Les Sénateurs ont fait remarquer qu’il s’agissait de "cavaliers législatifs", en d’autre termes que leur contenu ne se rapportait pas à l’objet de la loi, le financement de la Sécurité Sociale, et ont refusé le les voter. Les Députés ont passé outre. Et ça n’a pas manqué, l’article 70 a été censuré par le Conseil Constitutionnel, à l’instigation des Sénateurs. Et gageons que les centres de santé trouveront un moyen pour faire censurer par ce même Conseil Constitutionnel l’article 71.

 

 

     Ici, nous sommes en plein débat procédural :

Une loi votée en parlement concerne un sujet précis ; on ne doit pas déposer lors du débat parlementaire d’amendement qui ne se rapporte pas à ce sujet précis ou alors, la loi deviendrait un capharnaüm où personne ne se retrouverait. Cette règle sur les « cavaliers législatifs » est connue, et au besoin rappelée par le Conseil Constitutionnel.

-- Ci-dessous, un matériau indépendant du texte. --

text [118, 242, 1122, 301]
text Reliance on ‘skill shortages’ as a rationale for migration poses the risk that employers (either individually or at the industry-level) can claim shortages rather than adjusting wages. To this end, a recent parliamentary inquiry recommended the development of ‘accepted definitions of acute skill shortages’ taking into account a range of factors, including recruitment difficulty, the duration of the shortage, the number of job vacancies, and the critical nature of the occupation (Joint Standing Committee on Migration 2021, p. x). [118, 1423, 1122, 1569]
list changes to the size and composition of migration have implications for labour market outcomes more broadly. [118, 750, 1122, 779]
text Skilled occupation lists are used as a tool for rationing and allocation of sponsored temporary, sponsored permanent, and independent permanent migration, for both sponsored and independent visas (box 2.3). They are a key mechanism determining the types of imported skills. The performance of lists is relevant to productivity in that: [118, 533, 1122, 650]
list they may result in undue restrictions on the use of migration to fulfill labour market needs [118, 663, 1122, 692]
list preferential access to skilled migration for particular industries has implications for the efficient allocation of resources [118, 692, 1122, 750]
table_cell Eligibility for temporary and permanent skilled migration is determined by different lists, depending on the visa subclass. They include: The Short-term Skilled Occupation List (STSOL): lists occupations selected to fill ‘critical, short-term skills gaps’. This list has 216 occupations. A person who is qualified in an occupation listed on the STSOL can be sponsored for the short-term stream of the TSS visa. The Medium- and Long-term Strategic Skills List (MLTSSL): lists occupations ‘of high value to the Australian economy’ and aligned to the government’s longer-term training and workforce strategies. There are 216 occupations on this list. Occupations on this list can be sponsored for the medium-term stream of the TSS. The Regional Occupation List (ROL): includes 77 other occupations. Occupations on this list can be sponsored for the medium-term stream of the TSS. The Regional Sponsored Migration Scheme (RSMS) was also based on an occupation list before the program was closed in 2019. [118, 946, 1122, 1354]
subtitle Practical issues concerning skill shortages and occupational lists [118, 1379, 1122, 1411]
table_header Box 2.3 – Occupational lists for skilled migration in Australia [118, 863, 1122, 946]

     Lorsqu’un justiciable se trouve lésé par le non respect de cet usage, il peut procéder, pour finir par en appeler au Conseil Constitutionnel. Voici comment cela se passe : il est poursuivi en raison d’une loi ; il plaide, et perd en première instance, puisqu’il enfreint cette loi. Il fait appel, et perd cet appel, pour la même raison. Il se pourvoit alors à son choix en Cassation ou au Conseil d’État, lequel organisme déposera une « question prioritaire de constitutionnalité» auprès du Conseil Constitutionnel.

 

     Cela prend du temps, 2 ou 3 ans. Et c'est autant de temps de gagné pour les contrevenants. 

 

      Cela on le sait.

  • Que les « cavaliers législatifs » sont de mauvaises pratiques juridictionnelles.
  • Qu’il y a des abus dans certains centres.
  • Que les Ordres, les ARS et la Sécurité Sociale sont prêt à jouer leur rôle régulateur.
  • Que régler une « question prioritaire de constitutionnalité » demande du temps.
  • Que discuter et voter une loi sur le contrôle des centres est plus rapide, et plus sûr que de recourir aux « cavaliers ».

     Tout cela, on le sait.

 

       Alors, dans cette affaire, cherche-t-on à protéger les centres délictueux en différant le contrôle par la Sécurité Sociale ?

 

 

  Cette action de censure de l’article 70 du Conseil Constitutionnel, à l’instigation des Sénateurs permettra, nous l ‘espérons, la rédaction d’un nouveau texte de loi s’inspirant des termes de l’article 70 censuré.